It would have been very easy if Congress had meant the statute to be broader than it appears. That’s a plain meaning argument. They enacted one word, not two words. Brennan says that it also preserves business freedom. But he anchors part of his analysis in the plain language of § 703 (j). So he’s inconsistent, and he may appear to be result-oriented.
Is it appropriate for the Court to ask whether Congress would have accepted a certain amendment if it had been offered? It may be that we’re trying to discover was Congress had in mind.
Rehnquist’s opinion
Consider Rehnquist’s opinion. He focuses on purpose too. He focuses on the act as a “bargain” or “deal” to be narrowly construed. One point that Brennan has scored off Rehnquist is that Rehnquist’s analysis would displace more common law than Brennan’s version. Rehnquist would forbid more conduct that was acceptable at common law. On the issue of displacing managerial prerogative, Rehnquist goes further than Brennan.
Rehnquist seems confident that he had smoking guns that suggest Congress meant to ban just the sort of activity that Brennan is prepared to allow. But is Rehnquist’s reliance on legislative history persuasive?
What about the speech by Celler? People aren’t making set speeches for no reason. Rather, they are responding to criticism.
According to Humphrey and Celler the bill won’t force employers to do stuff. Senators Robertson and Williams talk back and forth. The discussion is: “Are you going to promote someone solely because they are black?” That’s not necessarily what’s going on in Weber. Or maybe it’s contestable. Rehnquist thinks he has smoking guns.
But the counterargument is that everything that is being said is an effort by supporters of the bill to counter attacks by Southern legislators that “Big Brother” is going to “make you do things”.
In this case, we have an “arguable violation” theory. Many what you’re doing isn’t totally voluntary, but rather trying to stay “one step ahead of the law”. You do this by negotiating with the union. The union could get sued too.
Why is there silence in the Congressional Record? Why isn’t the word “permit” included?

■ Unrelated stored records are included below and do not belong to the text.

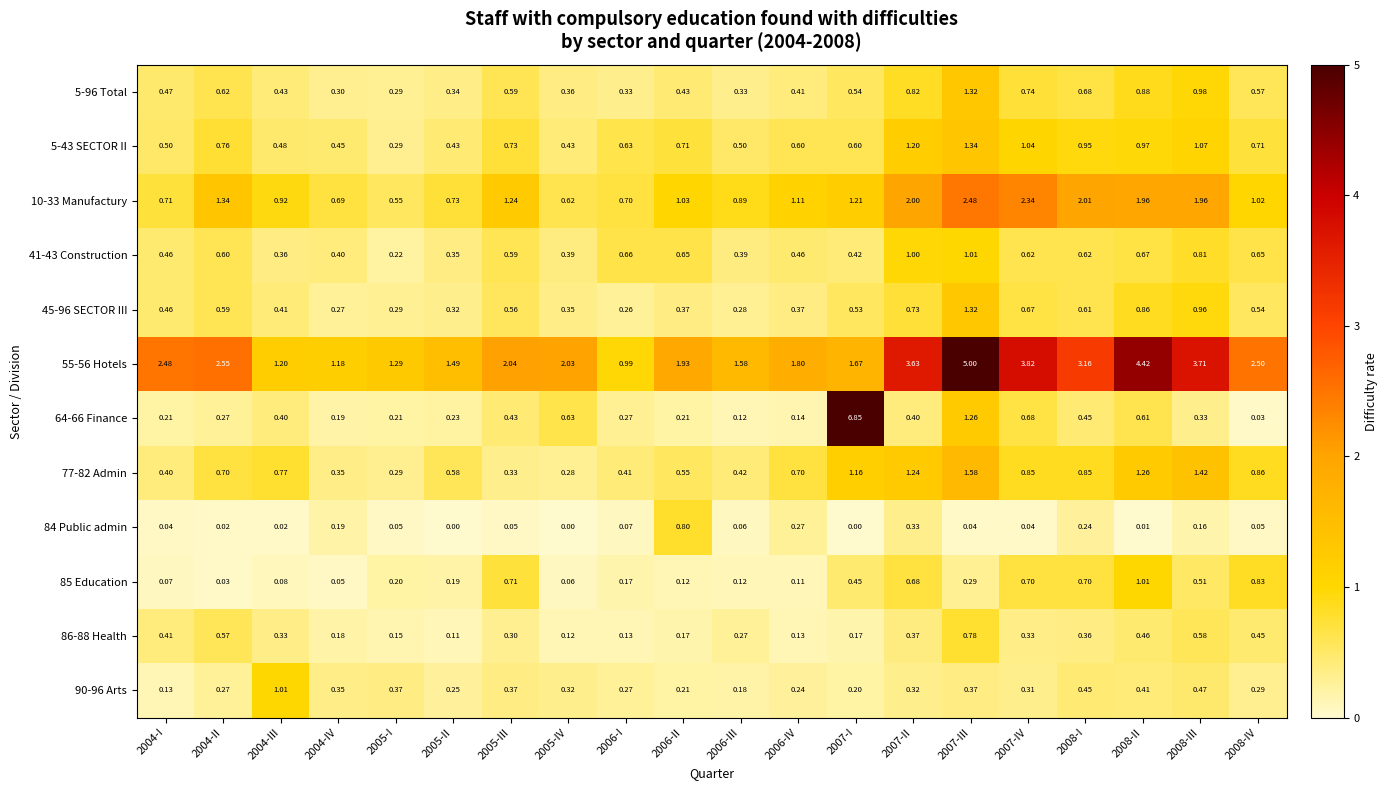

What is the maximum value shown in the chart?

6.9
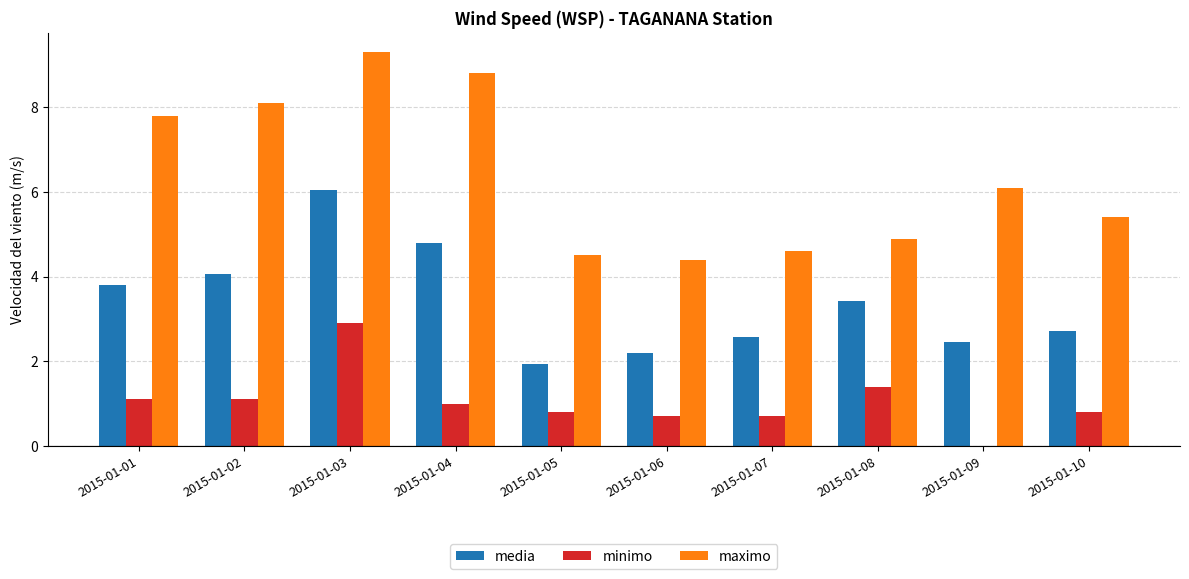

Reading left to right, extract all data points from this chart.

media: 3.8	4.1	6.0	4.8	1.9	2.2	2.6	3.4	2.4	2.7
minimo: 1.1	1.1	2.9	1.0	0.8	0.7	0.7	1.4	0.0	0.8
maximo: 7.8	8.1	9.3	8.8	4.5	4.4	4.6	4.9	6.1	5.4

You could argue that the legislators didn’t fully contemplate the current effects of past discrimination. Part of what’s going on is that Brennan and Rehnquist are taking an “originalist” approach: what did the Congress of 1964 have in mind?
Notice that affirmative action didn’t exist in 1964. So why would Congress have thought about it in 1964?
Blackmun’s opinion
The key phrase is: “additional considerations, practical and equitable, only partially perceived, if perceived at all, by the 88th Congress”. How is this different from originalism?